We explored the degree to which constraining our null model analyses by the observed functional volume altered our inferences regarding nearest neighbor distances and the packing of functional space. When constraining the null model by the observed functional volume we found that almost all observed mean nearest functional neighbor distances were higher than that expected given the species richness and the functional volume as indicated by the positive standardized effect sizes values in Fig. 3. Thus, the functional volume of tree assemblages in our study system is smaller than that expected, but within this constrained functional space, species are more distantly spaced than expected though the magnitude of this spacing was not as great at the highest species richness values (Fig. 3). We were concerned that this null modeling result could be due to a loss of statistical power as the assemblage species richness approached the species richness in the species pool used to construct the null model (Colwell and Winkler 1984, Kraft et al. 2007, 2010). A power analysis was utilized to explore this possibility and while some results were found not to have sufficient statistical power those data points that had sufficient statistical power upheld our general finding of a higher than expected mean nearest neighbor distance within the observed functional volume (Fig. 4).

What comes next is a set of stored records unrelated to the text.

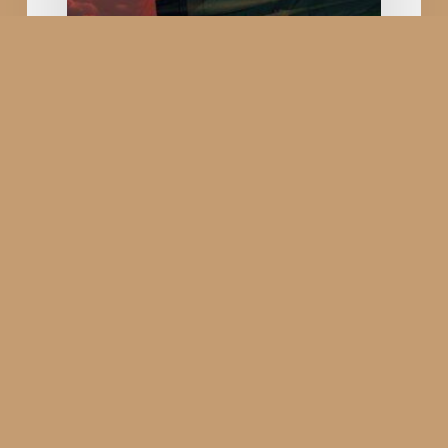
Air
Force
Arrives
in
Rajkot
Smart
City
Suryakiran Air Show
2025: The Pride of Indian
Air Force Arrives in
Rajkot Smart City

The results in this study are consistent with a conceptual model where species first pass through an abiotic filter, which constrains their functional volume. Next the species pass through a biotic filter that maximizes the possible functional diversity, given the abiotic filtering present, via competition, facilitation or shared enemies. Thus, the results strongly support the dual importance of both abiotic and biotic filters for the structuring species assemblages and their functional diversity. It is likely that similar patterns will be detected across taxa on broad scales once appropriate null models are formulated and implemented. Thus, it is important that our quantification of the functional packing of assemblages is quantified and conceptualized within the given functional volume produced by the abiotic constraints. This has a critical statistical importance with respect to how we should constrain null models by the observed functional volume, but more importantly this result highlights the need to align conceptual frameworks for community assembly processes and the null models used to infer these processes.